EXCLUSIVE - EU probe slams Sri Lanka on human rights

BRUSSELS (Reuters) - A European Union probe has found Sri Lanka in breach of international human rights laws, meaning the South Asian country is likely to lose concessions worth over $100 million for its top exports to Europe, EU sources said.

Brussels is expected to publish on Monday the findings of its investigation into Sri Lanka launched a year ago to probe allegations of human rights violations and torture, stemming from a 25-year war with Tamil Tiger rebels.

“The assessment report says Sri Lanka does not fulfil the requirements of GSP plus,” one EU source said on Friday in reference to the system of preferential tariffs for the world’s poorest countries.

“The evidence is very clear that Sri Lanka does not fulfil the basic human rights conditions of GSP plus,” the source said, citing the report.

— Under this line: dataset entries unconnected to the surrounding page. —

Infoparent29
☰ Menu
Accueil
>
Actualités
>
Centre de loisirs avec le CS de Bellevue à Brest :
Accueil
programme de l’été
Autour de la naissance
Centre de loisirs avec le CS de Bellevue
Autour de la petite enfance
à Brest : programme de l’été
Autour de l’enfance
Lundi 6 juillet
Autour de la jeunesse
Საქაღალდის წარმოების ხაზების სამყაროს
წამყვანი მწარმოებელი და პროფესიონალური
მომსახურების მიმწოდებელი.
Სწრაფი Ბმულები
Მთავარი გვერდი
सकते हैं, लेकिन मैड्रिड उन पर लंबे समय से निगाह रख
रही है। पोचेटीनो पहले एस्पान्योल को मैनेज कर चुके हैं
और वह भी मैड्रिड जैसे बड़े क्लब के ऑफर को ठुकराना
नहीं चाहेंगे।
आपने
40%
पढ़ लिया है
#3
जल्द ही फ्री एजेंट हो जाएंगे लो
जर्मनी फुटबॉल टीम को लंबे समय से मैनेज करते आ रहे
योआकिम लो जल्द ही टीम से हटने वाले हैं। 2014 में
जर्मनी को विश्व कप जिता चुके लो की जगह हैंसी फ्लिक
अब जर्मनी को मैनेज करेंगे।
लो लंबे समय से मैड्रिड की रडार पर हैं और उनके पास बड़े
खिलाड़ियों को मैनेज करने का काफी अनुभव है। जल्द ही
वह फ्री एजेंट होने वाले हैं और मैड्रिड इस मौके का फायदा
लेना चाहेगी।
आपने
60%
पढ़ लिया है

Brussels has consistently warned Sri Lanka it must meet 27 international human rights conventions to retain its Generalised System of Preference Plus trade scheme.

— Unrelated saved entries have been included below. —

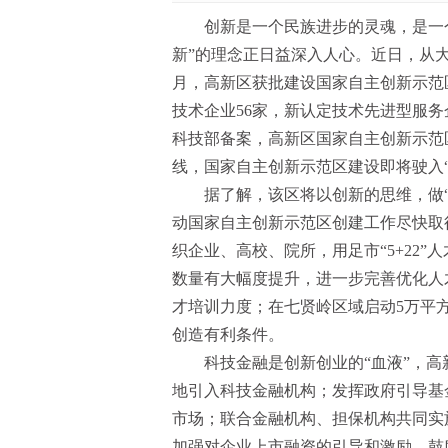
创新是一个民族进步的灵魂，是一
新”的理念正日益深入人心。
近日，从大
月，高新区获批建设国家自主创新示范
技术企业56家，新认定技术先进型服务企
科技部备案，高新区国家自主创新示范区
线，国家自主创新示范区建设即将驶入“
据了解，该区将以创新的思维，做
动国家自主创新示范区创建工作尽快取
织企业、高校、院所，用足市“5+22”
数量有大幅度提升，进一步完善优化人
才培训力度；在七贤岭区域启动5万平
创造有利条件。
科技金融是创新创业的“血液”，
地引入科技金融机构；发挥政府引导基
市场；联合金融机构、担保机构共同实施
加强对企业上市融资的引导和激励，鼓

“GSP plus is not an instrument used for short-term political crisis, but is meant to provide long-term stability,” a European Commission official said.

“This is not a trade sanction. There are rules for GSP plus and if you break the rules, then unfortunately there are consequences. They will keep basic GSP either way.”

Colombo came under heavy pressure from Western nations, including those in Europe with large Tamil populations, because of civilian deaths in the final phase of the war against the Tigers, which ended with the separatists’ defeat in May.

Last year, the government said it would not cooperate with the European Union’s investigation nor allow investigators to come to the island nation.

EU sources said the report shows evidence of police violence, torture and breaches of labour laws, notably the use of underage children.


In 2008, the European Union was Sri Lanka’s largest export market, accounting for 36 percent of all exports, followed by the United States with 24 percent.

Suspending the preferential tariffs -- which can go as low as zero -- would hit Sri Lanka’s lucrative textile industry hard.

Garments netted the country a record $3.47 billion from EU markets last year, and were the country’s top source of foreign exchange, followed by remittances of $3 billion and tea exports of $1.2 billion.

Many fear the loss of the trade terms would force job cuts from a workforce of a million people, most from poor rural areas.

Major European importers, notably large British retailers such as Marks & Spencer, are concerned about possible increases in the cost of importing from one of their major hubs in the midst of the worst economic downturn in decades.

Monday’s report will be discussed by the EU’s executive European Commission -- which oversees trade policy for the 27-nation bloc -- who must then decide by the end of November whether to propose to member states to temporarily suspend Sri Lanka’s GSP plus status.

Any decision would take effect six months from the vote by EU member states.

“It would most likely take effect around June next year,” a Commission official said.